----- Excerpt to read

1382. For some of the criteria set forth in the rule, there may be a threshold or standard that no permit should exceed. The threshold may depend on the location and nature of the use. Rule 40D-2.301 provides little insight as to how these determinations are made.

1383. The District claims Pinellas is seeking "cookie cutter" certainty as to the outcome of a specific permit application from a reading of the District's rules. The District correctly asserts that such certainty is impossible given the factual, scientific and legal complexity of the issues involved in the permitting program. Nonetheless, the rules must adequately delineate the factors that will be considered in reaching permitting decisions and must provide a reasonable basis for review of those decisions.

1384. Several Petitioners have alleged that the District's use of broad terms such as "unacceptable" or "adverse" impact or "significant environmental impacts" renders a number of the criteria, such as Rule 40D-2.301(1)(c), F.A.C. and the related BOR provisions, unlawfully vague and/or that these terms vest the District with unbridled discretion because no standards are provided. The use of subjective terms such as "significant" or "unacceptable" to describe the types of impacts that are prescribed by the rules does not automatically render the rules invalid. For example, in Humhosco, Inc. v. Department of Health and Rehabilitative Services, 476 So.2d 258, 261 (Fla. 1st DCA 1985) the court rejected a claim that the use of terms such as "normally" and "substantially" rendered rules vague and/or afforded an agency unbridled discretion. Cf., Grove Isle, supra, 454 So.2d 571.

1385. It is appropriate and acceptable for rules to allow for the exercise of professional judgment. See, Ameriquatic, supra, 651 So.2d 114; see also, Marine Industries Assoc. of South Florida, Inc. v. Department of Environmental Protection, 672 So.2d 878 (Fla. 4th DCA 1996) (dealing with statutory terms); cf., Merritt, supra, 654 So.2d 1053. However, the rules cannot allow for the standardless exercise of that judgment without any chance for meaningful review, particularly when scientists do not have a uniform understanding of subjective terms such as "unacceptable environmental impact" or "adverse environmental impacts." Cortes, supra, 655 So.2d 132.

----------
----- Recorded data

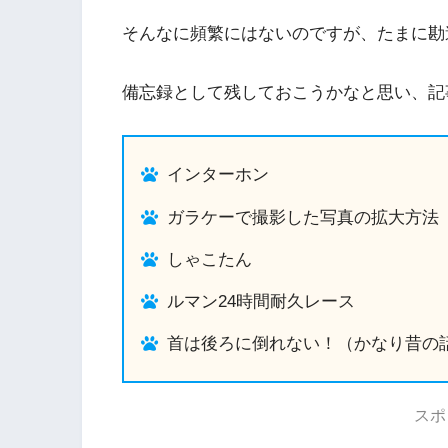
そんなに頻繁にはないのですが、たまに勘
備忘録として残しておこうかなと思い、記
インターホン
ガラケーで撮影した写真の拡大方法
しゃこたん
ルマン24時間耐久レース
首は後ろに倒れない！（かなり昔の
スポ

----------
----- Recorded data

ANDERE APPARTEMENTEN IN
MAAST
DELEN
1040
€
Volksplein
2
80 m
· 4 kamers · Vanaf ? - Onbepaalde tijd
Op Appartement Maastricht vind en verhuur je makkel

----------
----- Recorded data

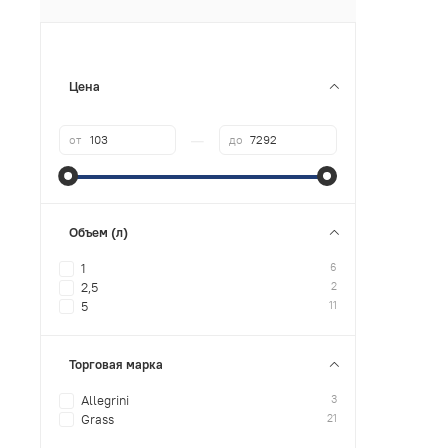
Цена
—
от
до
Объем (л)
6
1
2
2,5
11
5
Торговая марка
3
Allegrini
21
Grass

----------

Assignment » Carry on the excerpt about whether the District's permitting rules are unlawfully vague, picking up after its final sentence.

Exercise answer »
1386. In Ameraquatic, supra, the court upheld a rule establishing criteria for issuance of permits involving control of aquatic vegetation and held that the rule did not vest unbridled discretion in the agency even though there was an absence of weighing factors for application of the criteria. The rule contained a general enumeration of factors to be considered by the agency in applying the broad statutory criteria for issuing aquatic plant management permits. A key factor in the decision was the importance of site-specific considerations.

The record contains competent substantial evidence to support the hearing officer's conclusion that the assignment of specific weight to each criterion, as suggested by appellants, would be impractical. The record shows that there are more than 7,700 natural lakes in Florida which are greater than ten acres in size, and that, when manmade systems are added, there are hundreds or thousands of lakes....Given the numerous factors involved in the control and eradication of aquatic weeds and plants, we hold that a weighing of criteria, as proposed by appellants, would not be practical.

651 So.2d at 119-20.

1387. Unlike the rule in Ameraquatic, however, the District's permitting rules do not simply delineate the factors that are to be considered and weighed in deciding whether to issue a permit. Instead, Rule 40D-2.301(1) purports to allow the District to deny a permit if an applicant does not provide reasonable assurances that each of the subparts of the rule will be satisfied. The failure to meet certain of the conditions can be mitigated at the sole discretion of the District without any standards to evaluate the District's exercise of that discretion.

1388. In Cortes, supra, the court recognized that discretion is implicit in a broadly written statutory delegation. While the court acknowledged that an agency must have leeway to accomplish the statutory goals, that leeway does not allow an agency to exercise in "rule-engendered standardless discretion."

An administrative rule which creates discretion not articulated in the statute it implements must specify the basis upon which the discretion is to be exercised. Otherwise the "lack of ... standards ... for the exercise of discretion vested under the ... rule renders it incapable of application in a manner susceptible of review." [citation omitted]... an agency rule that confers standardless discretion insulates agency action from judicial scrutiny.

655 So.2d at 138.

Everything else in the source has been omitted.